Therefore, compelling the administrative authority to exercise its statutory regulatory powers is often argued as the only effective preventive public law remedy for the residents.
Standing (Genkoku Tekikaku) for Residents (ACLA Article 9)
Residents living in the vicinity of the waste disposal facility must establish their "legal interest" to bring such a mandatory action suit.
- The Waste Management Act's overall purpose, stated in Article 1, includes "the preservation of the living environment and the improvement of public health."
- The permit criteria (WMA Article 15-2) and the grounds for issuing improvement/suspension orders or revoking permits (Articles 15-2-7, 15-3) are all designed to prevent environmental pollution and protect public health.
- Therefore, residents whose health or living environment faces a direct, substantial, and foreseeable threat from the facility's improper operation, dangerous condition, or the operator's unsuitability are generally found to have the necessary legal interest. This aligns with precedents like the Monju Reactor Case (Supreme Court, Third Petty Bench, Judgment of September 22, 1992, Minshu Vol. 46, No. 6, p. 571), where residents near a nuclear facility were granted standing based on safety concerns.
Scope of Assertable Grounds (Non-Applicability of ACLA Article 10, Paragraph 1 Limitation)
An important procedural point favors plaintiffs in mandatory action suits. When third parties (like residents) file a revocation suit against a disposition issued to someone else (like the permit issued to Company A), ACLA Article 10, Paragraph 1 generally limits the grounds of illegality they can assert. They can typically only argue that the disposition is illegal because it violates legal provisions that are specifically intended to protect their own individual interests, not general public interests or interests that primarily concern the addressee of the disposition (e.g., the operator's financial burden).
However, this limitation in ACLA Article 10, Paragraph 1 does not apply to direct-type mandatory action suits. In seeking to compel the governor to take action against Company A, the resident plaintiffs can assert any ground that would render the governor's failure to act illegal.
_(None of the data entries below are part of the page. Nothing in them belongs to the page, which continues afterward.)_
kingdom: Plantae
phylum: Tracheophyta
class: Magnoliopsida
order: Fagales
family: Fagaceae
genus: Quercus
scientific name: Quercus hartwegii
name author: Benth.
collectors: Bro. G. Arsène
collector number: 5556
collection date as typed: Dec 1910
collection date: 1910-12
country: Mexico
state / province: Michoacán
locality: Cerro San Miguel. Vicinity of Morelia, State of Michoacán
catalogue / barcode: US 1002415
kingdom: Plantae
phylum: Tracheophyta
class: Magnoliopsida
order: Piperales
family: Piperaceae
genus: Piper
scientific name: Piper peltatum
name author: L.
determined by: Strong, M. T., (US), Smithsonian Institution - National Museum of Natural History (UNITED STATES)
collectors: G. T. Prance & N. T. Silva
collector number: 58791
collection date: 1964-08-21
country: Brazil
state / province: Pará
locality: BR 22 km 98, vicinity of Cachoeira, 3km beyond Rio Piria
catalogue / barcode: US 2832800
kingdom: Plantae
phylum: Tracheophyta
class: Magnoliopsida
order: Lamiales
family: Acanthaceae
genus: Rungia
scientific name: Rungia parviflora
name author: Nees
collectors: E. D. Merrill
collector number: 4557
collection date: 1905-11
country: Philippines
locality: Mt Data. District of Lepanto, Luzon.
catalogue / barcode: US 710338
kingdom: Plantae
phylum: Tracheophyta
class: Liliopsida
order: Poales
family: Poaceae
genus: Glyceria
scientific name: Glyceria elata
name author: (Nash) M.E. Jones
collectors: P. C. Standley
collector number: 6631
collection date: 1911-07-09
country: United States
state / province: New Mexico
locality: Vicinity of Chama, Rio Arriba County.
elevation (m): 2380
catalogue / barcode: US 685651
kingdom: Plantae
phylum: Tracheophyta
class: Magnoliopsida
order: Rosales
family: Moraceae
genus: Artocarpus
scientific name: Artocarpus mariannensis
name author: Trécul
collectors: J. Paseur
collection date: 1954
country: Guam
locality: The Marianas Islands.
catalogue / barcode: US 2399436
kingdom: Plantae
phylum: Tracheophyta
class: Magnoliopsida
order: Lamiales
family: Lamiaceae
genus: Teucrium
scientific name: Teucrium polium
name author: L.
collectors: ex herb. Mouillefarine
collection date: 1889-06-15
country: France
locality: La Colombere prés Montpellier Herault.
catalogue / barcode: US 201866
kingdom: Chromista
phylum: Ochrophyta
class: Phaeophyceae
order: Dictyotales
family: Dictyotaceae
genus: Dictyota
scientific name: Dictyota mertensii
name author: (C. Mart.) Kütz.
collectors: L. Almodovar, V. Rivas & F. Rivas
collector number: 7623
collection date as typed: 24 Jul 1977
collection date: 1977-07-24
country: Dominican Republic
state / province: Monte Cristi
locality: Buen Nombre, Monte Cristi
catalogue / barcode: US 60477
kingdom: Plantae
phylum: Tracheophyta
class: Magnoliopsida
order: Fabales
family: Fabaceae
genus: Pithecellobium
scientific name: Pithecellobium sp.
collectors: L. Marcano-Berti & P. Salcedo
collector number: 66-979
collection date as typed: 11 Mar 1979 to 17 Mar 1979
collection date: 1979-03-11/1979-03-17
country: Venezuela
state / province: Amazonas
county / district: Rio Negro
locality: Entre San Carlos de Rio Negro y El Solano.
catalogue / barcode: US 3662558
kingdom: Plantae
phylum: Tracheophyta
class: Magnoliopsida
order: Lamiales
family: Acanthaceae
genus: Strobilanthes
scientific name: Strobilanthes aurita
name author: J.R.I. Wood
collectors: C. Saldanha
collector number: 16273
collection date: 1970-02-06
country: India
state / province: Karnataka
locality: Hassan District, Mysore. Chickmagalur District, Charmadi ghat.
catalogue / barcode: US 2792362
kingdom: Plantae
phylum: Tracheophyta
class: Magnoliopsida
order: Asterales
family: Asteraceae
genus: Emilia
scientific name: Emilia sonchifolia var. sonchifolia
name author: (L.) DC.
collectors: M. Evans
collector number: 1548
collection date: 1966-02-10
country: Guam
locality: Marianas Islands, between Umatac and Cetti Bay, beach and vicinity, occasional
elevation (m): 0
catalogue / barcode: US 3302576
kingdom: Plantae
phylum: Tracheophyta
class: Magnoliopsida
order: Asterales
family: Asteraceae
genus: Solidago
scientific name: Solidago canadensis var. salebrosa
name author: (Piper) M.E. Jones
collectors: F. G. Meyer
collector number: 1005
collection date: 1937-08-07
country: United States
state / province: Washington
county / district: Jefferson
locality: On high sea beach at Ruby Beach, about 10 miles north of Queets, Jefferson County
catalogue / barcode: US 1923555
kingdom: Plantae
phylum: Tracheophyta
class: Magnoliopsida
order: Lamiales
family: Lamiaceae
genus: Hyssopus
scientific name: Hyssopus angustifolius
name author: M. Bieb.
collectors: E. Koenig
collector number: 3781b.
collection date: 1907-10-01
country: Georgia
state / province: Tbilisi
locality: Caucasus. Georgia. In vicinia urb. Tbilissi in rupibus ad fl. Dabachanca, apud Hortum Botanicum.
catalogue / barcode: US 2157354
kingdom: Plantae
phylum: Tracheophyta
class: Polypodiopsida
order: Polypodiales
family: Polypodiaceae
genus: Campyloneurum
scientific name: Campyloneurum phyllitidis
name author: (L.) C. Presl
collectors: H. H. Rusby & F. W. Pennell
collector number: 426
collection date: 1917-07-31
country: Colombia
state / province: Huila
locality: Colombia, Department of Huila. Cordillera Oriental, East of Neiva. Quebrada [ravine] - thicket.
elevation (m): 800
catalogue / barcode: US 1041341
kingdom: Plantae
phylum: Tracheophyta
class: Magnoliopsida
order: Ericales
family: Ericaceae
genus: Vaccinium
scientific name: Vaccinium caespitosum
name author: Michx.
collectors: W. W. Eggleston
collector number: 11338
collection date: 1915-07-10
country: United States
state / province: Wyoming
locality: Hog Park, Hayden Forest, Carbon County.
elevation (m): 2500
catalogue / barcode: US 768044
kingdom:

This means they can argue that the governor should act because:
- The facility is violating technical standards (directly impacting their environment).
- The operator has become legally disqualified due to a director's WMA conviction (even if this is primarily a matter of public trust and regulatory fitness, it makes continued operation under the permit unlawful, triggering the governor's duty to act for the public good which includes residents' safety).
- The operator lacks the financial capacity to manage the site properly (again, a public interest concern that also impacts residents if it leads to environmental neglect).
This broader scope of assertable grounds makes the mandatory action suit a powerful tool for third parties seeking enforcement of regulatory laws.
The Complexities of "Director Disqualification" Post-Resignation
A particularly thorny issue in the hypothetical scenario is whether Director Y's resignation after his conviction for a WMA violation (committed while he was a director of Company A) "cures" any disqualification for Company A.
- The WMA's disqualification clauses (Article 14, Paragraph 5, Item 2(a)) apply if an "officer" (yakuin – 役員, which includes directors) has been convicted.
- The residents would argue that the disqualifying event—the commission of the offense by a director leading to conviction—occurred while Y was in office, thus tainting the company's permit at that time. The purpose of these clauses is to ensure that entities holding permits for potentially hazardous facilities are operated by persons and under a corporate culture of high integrity and compliance. A subsequent resignation might be seen as an attempt to circumvent the regulatory intent. The focus is on the company's fitness as demonstrated by the conduct of its leadership during their tenure.
- The company might argue that the disqualification attached to Y personally, and his resignation removes the taint from the company.
Courts would need to interpret the WMA's provisions in light of their purpose: to prevent entities associated with serious legal violations from continuing to operate facilities that pose risks to the public and the environment.
Conclusion
Residents living near industrial waste disposal facilities in Japan who are concerned about environmental contamination or improper management are not without legal recourse if they believe regulatory authorities are failing to act. The direct-type mandatory action suit under the ACLA provides a significant, albeit demanding, tool to compel prefectural governors to enforce the Waste Management Act by issuing necessary improvement orders, business suspension orders, or even permit revocations. Success in such litigation hinges on clearly demonstrating the existence of statutory grounds for administrative intervention (such as facility defects or operator disqualification), the grave harm posed by continued regulatory inaction, and the lack of other effective means of redress. Importantly, residents pursuing mandatory action can broadly argue any grounds that render the agency's failure to act illegal, leveraging the full scope of the WMA's protective provisions to safeguard their living environment and public health.